What is being asked
Set down every one of the herbarium sheet catalog entries below line for line, keeping each field name and value unchanged.

Dataset records:
begin
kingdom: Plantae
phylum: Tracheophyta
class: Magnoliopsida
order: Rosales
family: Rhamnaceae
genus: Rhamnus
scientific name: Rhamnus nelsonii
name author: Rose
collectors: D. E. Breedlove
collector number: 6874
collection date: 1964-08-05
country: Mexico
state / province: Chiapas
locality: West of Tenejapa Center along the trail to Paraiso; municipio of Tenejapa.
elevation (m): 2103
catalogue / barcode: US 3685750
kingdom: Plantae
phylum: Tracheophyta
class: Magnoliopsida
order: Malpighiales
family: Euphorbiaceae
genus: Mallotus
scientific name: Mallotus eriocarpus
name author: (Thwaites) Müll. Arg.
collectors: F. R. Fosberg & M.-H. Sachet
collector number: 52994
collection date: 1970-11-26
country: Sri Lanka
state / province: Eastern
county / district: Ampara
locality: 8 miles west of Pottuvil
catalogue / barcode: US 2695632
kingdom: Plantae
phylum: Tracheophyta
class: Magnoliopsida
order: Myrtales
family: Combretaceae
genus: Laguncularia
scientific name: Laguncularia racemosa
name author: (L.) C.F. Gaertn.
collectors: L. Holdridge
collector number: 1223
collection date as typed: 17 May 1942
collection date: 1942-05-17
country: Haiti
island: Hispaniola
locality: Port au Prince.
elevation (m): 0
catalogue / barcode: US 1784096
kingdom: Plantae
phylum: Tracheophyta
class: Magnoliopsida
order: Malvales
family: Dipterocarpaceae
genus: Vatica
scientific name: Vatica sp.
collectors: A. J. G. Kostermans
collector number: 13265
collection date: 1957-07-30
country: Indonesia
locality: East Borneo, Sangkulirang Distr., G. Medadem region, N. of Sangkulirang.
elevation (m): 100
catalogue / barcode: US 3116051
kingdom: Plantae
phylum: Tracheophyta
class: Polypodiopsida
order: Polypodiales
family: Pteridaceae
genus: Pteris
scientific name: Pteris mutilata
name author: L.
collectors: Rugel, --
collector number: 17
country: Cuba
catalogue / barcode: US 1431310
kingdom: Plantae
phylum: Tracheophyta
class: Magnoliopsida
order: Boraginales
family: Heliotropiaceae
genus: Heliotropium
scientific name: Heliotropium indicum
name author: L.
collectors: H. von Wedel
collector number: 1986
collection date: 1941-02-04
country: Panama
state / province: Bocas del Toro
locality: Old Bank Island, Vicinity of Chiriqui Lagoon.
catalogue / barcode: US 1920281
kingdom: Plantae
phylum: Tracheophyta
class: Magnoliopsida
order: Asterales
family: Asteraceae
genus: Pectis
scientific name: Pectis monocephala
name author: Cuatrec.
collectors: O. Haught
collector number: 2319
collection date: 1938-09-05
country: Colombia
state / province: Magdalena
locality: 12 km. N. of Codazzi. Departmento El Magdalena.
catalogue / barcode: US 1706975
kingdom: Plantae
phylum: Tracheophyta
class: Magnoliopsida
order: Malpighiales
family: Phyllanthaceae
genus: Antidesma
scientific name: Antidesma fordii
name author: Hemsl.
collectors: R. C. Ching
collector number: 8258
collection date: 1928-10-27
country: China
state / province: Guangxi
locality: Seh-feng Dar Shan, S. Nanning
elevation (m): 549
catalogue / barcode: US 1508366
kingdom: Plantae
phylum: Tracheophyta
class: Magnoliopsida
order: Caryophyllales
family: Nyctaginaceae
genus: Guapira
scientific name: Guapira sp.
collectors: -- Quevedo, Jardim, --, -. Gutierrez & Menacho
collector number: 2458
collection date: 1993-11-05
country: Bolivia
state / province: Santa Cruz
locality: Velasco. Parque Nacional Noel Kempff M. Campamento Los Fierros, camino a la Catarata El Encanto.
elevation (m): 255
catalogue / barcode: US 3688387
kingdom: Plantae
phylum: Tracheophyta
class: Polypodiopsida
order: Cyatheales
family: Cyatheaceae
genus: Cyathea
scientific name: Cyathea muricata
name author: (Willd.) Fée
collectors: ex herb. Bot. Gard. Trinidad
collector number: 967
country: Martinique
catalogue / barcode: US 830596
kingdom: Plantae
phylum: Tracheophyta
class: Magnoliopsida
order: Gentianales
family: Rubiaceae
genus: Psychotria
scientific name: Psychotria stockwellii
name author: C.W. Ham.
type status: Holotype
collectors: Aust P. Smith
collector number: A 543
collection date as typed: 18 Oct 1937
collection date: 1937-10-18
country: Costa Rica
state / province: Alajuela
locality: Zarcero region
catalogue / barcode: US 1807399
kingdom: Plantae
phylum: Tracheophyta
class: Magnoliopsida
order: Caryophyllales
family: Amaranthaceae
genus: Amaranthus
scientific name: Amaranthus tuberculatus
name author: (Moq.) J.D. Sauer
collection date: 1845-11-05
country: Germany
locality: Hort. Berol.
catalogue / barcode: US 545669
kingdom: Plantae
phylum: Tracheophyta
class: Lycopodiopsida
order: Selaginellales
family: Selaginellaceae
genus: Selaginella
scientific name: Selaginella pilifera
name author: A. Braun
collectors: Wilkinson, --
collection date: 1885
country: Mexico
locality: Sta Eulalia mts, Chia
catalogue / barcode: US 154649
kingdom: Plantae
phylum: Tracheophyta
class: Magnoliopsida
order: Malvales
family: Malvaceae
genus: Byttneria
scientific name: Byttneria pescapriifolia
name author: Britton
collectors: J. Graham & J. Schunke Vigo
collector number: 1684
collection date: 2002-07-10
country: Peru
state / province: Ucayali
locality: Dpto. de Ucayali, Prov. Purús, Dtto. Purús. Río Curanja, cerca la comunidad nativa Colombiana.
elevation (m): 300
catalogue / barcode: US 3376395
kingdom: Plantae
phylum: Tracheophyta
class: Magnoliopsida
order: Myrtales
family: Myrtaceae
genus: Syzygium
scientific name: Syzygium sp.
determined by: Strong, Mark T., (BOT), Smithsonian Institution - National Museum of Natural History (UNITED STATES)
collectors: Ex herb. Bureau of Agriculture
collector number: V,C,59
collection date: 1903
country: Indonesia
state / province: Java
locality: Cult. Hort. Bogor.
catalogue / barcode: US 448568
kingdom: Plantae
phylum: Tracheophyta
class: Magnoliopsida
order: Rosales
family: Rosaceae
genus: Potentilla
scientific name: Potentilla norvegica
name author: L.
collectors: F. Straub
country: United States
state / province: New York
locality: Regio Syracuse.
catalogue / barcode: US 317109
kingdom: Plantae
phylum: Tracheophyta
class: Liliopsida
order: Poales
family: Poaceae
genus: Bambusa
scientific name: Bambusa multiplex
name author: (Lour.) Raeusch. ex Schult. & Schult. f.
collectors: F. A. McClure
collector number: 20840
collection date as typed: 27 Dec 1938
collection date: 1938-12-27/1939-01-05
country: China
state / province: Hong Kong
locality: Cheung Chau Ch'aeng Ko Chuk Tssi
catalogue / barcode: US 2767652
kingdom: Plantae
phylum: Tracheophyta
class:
end
Result of this task
kingdom: Plantae
phylum: Tracheophyta
class: Magnoliopsida
order: Rosales
family: Rhamnaceae
genus: Rhamnus
scientific name: Rhamnus nelsonii
name author: Rose
collectors: D. E. Breedlove
collector number: 6874
collection date: 1964-08-05
country: Mexico
state / province: Chiapas
locality: West of Tenejapa Center along the trail to Paraiso; municipio of Tenejapa.
elevation (m): 2103
catalogue / barcode: US 3685750
kingdom: Plantae
phylum: Tracheophyta
class: Magnoliopsida
order: Malpighiales
family: Euphorbiaceae
genus: Mallotus
scientific name: Mallotus eriocarpus
name author: (Thwaites) Müll. Arg.
collectors: F. R. Fosberg & M.-H. Sachet
collector number: 52994
collection date: 1970-11-26
country: Sri Lanka
state / province: Eastern
county / district: Ampara
locality: 8 miles west of Pottuvil
catalogue / barcode: US 2695632
kingdom: Plantae
phylum: Tracheophyta
class: Magnoliopsida
order: Myrtales
family: Combretaceae
genus: Laguncularia
scientific name: Laguncularia racemosa
name author: (L.) C.F. Gaertn.
collectors: L. Holdridge
collector number: 1223
collection date as typed: 17 May 1942
collection date: 1942-05-17
country: Haiti
island: Hispaniola
locality: Port au Prince.
elevation (m): 0
catalogue / barcode: US 1784096
kingdom: Plantae
phylum: Tracheophyta
class: Magnoliopsida
order: Malvales
family: Dipterocarpaceae
genus: Vatica
scientific name: Vatica sp.
collectors: A. J. G. Kostermans
collector number: 13265
collection date: 1957-07-30
country: Indonesia
locality: East Borneo, Sangkulirang Distr., G. Medadem region, N. of Sangkulirang.
elevation (m): 100
catalogue / barcode: US 3116051
kingdom: Plantae
phylum: Tracheophyta
class: Polypodiopsida
order: Polypodiales
family: Pteridaceae
genus: Pteris
scientific name: Pteris mutilata
name author: L.
collectors: Rugel, --
collector number: 17
country: Cuba
catalogue / barcode: US 1431310
kingdom: Plantae
phylum: Tracheophyta
class: Magnoliopsida
order: Boraginales
family: Heliotropiaceae
genus: Heliotropium
scientific name: Heliotropium indicum
name author: L.
collectors: H. von Wedel
collector number: 1986
collection date: 1941-02-04
country: Panama
state / province: Bocas del Toro
locality: Old Bank Island, Vicinity of Chiriqui Lagoon.
catalogue / barcode: US 1920281
kingdom: Plantae
phylum: Tracheophyta
class: Magnoliopsida
order: Asterales
family: Asteraceae
genus: Pectis
scientific name: Pectis monocephala
name author: Cuatrec.
collectors: O. Haught
collector number: 2319
collection date: 1938-09-05
country: Colombia
state / province: Magdalena
locality: 12 km. N. of Codazzi. Departmento El Magdalena.
catalogue / barcode: US 1706975
kingdom: Plantae
phylum: Tracheophyta
class: Magnoliopsida
order: Malpighiales
family: Phyllanthaceae
genus: Antidesma
scientific name: Antidesma fordii
name author: Hemsl.
collectors: R. C. Ching
collector number: 8258
collection date: 1928-10-27
country: China
state / province: Guangxi
locality: Seh-feng Dar Shan, S. Nanning
elevation (m): 549
catalogue / barcode: US 1508366
kingdom: Plantae
phylum: Tracheophyta
class: Magnoliopsida
order: Caryophyllales
family: Nyctaginaceae
genus: Guapira
scientific name: Guapira sp.
collectors: -- Quevedo, Jardim, --, -. Gutierrez & Menacho
collector number: 2458
collection date: 1993-11-05
country: Bolivia
state / province: Santa Cruz
locality: Velasco. Parque Nacional Noel Kempff M. Campamento Los Fierros, camino a la Catarata El Encanto.
elevation (m): 255
catalogue / barcode: US 3688387
kingdom: Plantae
phylum: Tracheophyta
class: Polypodiopsida
order: Cyatheales
family: Cyatheaceae
genus: Cyathea
scientific name: Cyathea muricata
name author: (Willd.) Fée
collectors: ex herb. Bot. Gard. Trinidad
collector number: 967
country: Martinique
catalogue / barcode: US 830596
kingdom: Plantae
phylum: Tracheophyta
class: Magnoliopsida
order: Gentianales
family: Rubiaceae
genus: Psychotria
scientific name: Psychotria stockwellii
name author: C.W. Ham.
type status: Holotype
collectors: Aust P. Smith
collector number: A 543
collection date as typed: 18 Oct 1937
collection date: 1937-10-18
country: Costa Rica
state / province: Alajuela
locality: Zarcero region
catalogue / barcode: US 1807399
kingdom: Plantae
phylum: Tracheophyta
class: Magnoliopsida
order: Caryophyllales
family: Amaranthaceae
genus: Amaranthus
scientific name: Amaranthus tuberculatus
name author: (Moq.) J.D. Sauer
collection date: 1845-11-05
country: Germany
locality: Hort. Berol.
catalogue / barcode: US 545669
kingdom: Plantae
phylum: Tracheophyta
class: Lycopodiopsida
order: Selaginellales
family: Selaginellaceae
genus: Selaginella
scientific name: Selaginella pilifera
name author: A. Braun
collectors: Wilkinson, --
collection date: 1885
country: Mexico
locality: Sta Eulalia mts, Chia
catalogue / barcode: US 154649
kingdom: Plantae
phylum: Tracheophyta
class: Magnoliopsida
order: Malvales
family: Malvaceae
genus: Byttneria
scientific name: Byttneria pescapriifolia
name author: Britton
collectors: J. Graham & J. Schunke Vigo
collector number: 1684
collection date: 2002-07-10
country: Peru
state / province: Ucayali
locality: Dpto. de Ucayali, Prov. Purús, Dtto. Purús. Río Curanja, cerca la comunidad nativa Colombiana.
elevation (m): 300
catalogue / barcode: US 3376395
kingdom: Plantae
phylum: Tracheophyta
class: Magnoliopsida
order: Myrtales
family: Myrtaceae
genus: Syzygium
scientific name: Syzygium sp.
determined by: Strong, Mark T., (BOT), Smithsonian Institution - National Museum of Natural History (UNITED STATES)
collectors: Ex herb. Bureau of Agriculture
collector number: V,C,59
collection date: 1903
country: Indonesia
state / province: Java
locality: Cult. Hort. Bogor.
catalogue / barcode: US 448568
kingdom: Plantae
phylum: Tracheophyta
class: Magnoliopsida
order: Rosales
family: Rosaceae
genus: Potentilla
scientific name: Potentilla norvegica
name author: L.
collectors: F. Straub
country: United States
state / province: New York
locality: Regio Syracuse.
catalogue / barcode: US 317109
kingdom: Plantae
phylum: Tracheophyta
class: Liliopsida
order: Poales
family: Poaceae
genus: Bambusa
scientific name: Bambusa multiplex
name author: (Lour.) Raeusch. ex Schult. & Schult. f.
collectors: F. A. McClure
collector number: 20840
collection date as typed: 27 Dec 1938
collection date: 1938-12-27/1939-01-05
country: China
state / province: Hong Kong
locality: Cheung Chau Ch'aeng Ko Chuk Tssi
catalogue / barcode: US 2767652
kingdom: Plantae
phylum: Tracheophyta
class:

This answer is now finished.